> Exercise directions
In the lunch column below, condense the paragraph that begins "When Mauro brought the show to Chicago" into a shorter version that keeps its main facts.

> Document extract
▼

Chicago newcomer and blogger Gwynedd Stuart loves to eat out, but she also happens to be a poor person because she's a Chicago newcomer and a blogger. In this weekly feature she seeks out affordable midday meals that don't exceed five bucks (*actually seven, with tax and tip).

There's a show on Food Network called $24 in 24. The premise, if you couldn't figure it out: a fella named Jeff Mauro—a Chicago native and winner of the seventh season of Next Food Network Star, a program that, for better or worse, begat Guy Fieri into the world—travels to a city and attempts to eat three meals for less than $24. Schticky? Sure (says the lady who writes about five-dollar lunches). Ambitious? Sure, that too.

When Mauro brought the show to Chicago, he spent the bulk of his meager $24 budget on lunch at Honey 1 Barbeque in Bucktown, which seemed imprudent because, c'mon, it's barbecue and you can for sure spend less than ten bucks. So I tested the premise! And I was right! Of course, this isn't to say that really good, wood-smoked ribs aren't worth lots of dollars. They are. But Honey 1 happens to have extraordinarily cheap lunch specials.

My dining companion and I tried their hot link sandwich and fries ($2.99), their small order of rib tips and fries ($4.99), and two drinks, and spent a grand total of $11.

▲

> Record extracts

▼

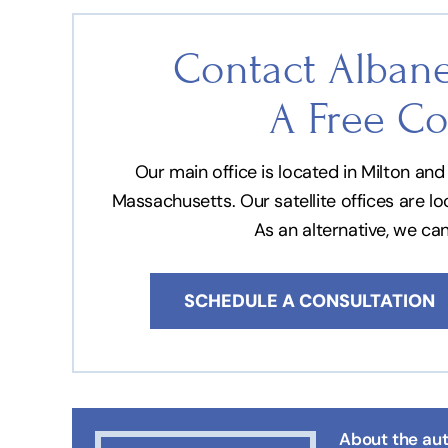
Contact Albane
A Free Co
Our main office is located in Milton a
Massachusetts. Our satellite offices are l
As an alternative, we ca
SCHEDULE A CONSULTATION
About the aut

▲

> Solution for this problem
Filming in Chicago, Mauro spent most of his $24 budget on lunch at Honey 1 Barbeque in Bucktown. That seemed unwise, since barbecue there can easily cost under ten dollars. The writer tested this and was proven right. Good wood-smoked ribs are worth a lot, but Honey 1 has extraordinarily cheap lunch specials.